* [Problems to solve]:
1 – In the SuperVent installation post below, why did the writer print updated directions from the Selkirk website?
2 – Quote the part of the SuperVent installation post below that opens with the words containing "Today, I set" and closes with "ordering some supplies.".
(Source text begins)
# Selkirk SuperVent Installation Begins



## BlankBlankBlank (Nov 8, 2011)

So, I bought my class A pipe and accessories over the weekend and planned to install it today.  I got a good start but need to finish on another day.  I have my heat shield and hearth project going at the same time.  I just figured since a few nice days left, I better get the chimney installed before the weather gets too difficult to deal with.

Today, I set the wood stove in the exact location relative to the combustible wall since clearances are measured from the nearest combustible surface.  I left enough gap to accomodate the heat shield and river rock that is also in the construction phase, which was delayed due to special ordering some supplies.

Selkirk's SuperVent class A chimney seems like a solid product.  All the parts were in great shape right out of the box which is what I expected.  The directions that came with the ceiling support contained errors, so I printed the updated directions from www.supervent.com.  I recommend obtaining the directions from their website.
(Source text ends)
(Data for analysis begins)
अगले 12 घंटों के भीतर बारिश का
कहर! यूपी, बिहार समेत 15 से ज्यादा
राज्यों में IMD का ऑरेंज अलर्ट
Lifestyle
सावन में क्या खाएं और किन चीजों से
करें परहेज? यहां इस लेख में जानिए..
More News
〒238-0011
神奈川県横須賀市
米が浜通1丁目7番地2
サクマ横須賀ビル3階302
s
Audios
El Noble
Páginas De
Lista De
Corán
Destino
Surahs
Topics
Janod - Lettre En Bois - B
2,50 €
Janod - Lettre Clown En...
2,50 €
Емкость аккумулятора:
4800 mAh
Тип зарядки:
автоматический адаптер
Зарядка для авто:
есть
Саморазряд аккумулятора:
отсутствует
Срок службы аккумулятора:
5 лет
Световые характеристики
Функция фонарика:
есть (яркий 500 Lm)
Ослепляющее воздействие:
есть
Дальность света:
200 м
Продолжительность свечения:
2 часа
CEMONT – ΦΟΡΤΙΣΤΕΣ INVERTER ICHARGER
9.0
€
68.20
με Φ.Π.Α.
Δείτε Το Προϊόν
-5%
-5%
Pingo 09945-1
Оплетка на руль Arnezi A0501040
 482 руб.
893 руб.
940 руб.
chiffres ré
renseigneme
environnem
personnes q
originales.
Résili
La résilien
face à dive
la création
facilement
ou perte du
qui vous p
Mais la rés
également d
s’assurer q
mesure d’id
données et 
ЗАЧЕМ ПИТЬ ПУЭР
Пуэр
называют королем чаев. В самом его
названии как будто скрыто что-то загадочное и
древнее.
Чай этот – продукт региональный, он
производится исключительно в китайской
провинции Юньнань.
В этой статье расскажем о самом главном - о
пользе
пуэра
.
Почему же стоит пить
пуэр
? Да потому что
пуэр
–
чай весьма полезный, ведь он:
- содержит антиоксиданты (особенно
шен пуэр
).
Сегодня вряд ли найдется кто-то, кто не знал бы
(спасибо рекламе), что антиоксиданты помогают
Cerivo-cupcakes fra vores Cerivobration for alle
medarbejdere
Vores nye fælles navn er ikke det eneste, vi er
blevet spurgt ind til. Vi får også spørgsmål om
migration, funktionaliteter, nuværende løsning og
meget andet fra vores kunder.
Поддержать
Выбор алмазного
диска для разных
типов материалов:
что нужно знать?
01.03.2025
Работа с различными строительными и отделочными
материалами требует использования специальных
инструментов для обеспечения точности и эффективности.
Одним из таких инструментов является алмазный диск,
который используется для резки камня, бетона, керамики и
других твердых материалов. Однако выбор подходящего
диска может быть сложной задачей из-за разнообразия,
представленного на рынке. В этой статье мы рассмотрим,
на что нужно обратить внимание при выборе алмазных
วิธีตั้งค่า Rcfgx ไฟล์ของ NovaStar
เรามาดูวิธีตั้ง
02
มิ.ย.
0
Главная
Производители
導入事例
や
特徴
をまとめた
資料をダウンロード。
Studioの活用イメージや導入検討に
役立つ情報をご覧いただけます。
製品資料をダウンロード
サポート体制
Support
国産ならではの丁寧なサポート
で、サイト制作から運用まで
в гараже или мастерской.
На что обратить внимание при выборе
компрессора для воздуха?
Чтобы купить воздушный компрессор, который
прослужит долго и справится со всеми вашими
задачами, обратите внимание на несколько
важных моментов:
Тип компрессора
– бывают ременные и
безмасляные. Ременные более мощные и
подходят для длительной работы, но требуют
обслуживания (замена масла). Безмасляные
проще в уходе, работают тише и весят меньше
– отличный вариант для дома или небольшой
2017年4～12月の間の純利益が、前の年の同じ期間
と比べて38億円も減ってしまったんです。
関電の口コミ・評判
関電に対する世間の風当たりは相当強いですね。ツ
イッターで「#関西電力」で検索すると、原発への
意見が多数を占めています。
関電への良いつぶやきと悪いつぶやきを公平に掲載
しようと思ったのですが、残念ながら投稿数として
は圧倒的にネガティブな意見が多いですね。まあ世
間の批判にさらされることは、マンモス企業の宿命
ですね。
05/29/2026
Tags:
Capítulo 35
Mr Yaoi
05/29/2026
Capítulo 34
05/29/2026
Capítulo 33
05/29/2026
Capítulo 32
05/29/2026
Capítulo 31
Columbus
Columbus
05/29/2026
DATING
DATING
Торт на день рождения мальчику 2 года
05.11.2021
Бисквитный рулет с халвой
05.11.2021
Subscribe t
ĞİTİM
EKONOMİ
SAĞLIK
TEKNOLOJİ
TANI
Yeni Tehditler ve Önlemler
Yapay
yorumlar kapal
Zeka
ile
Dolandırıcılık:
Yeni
(Data for analysis ends)
* [Solutions below]:
1 – The directions that came with the ceiling support contained errors.

2 –
Today, I set the wood stove in the exact location relative to the combustible wall since clearances are measured from the nearest combustible surface.  I left enough gap to accomodate the heat shield and river rock that is also in the construction phase, which was delayed due to special ordering some supplies.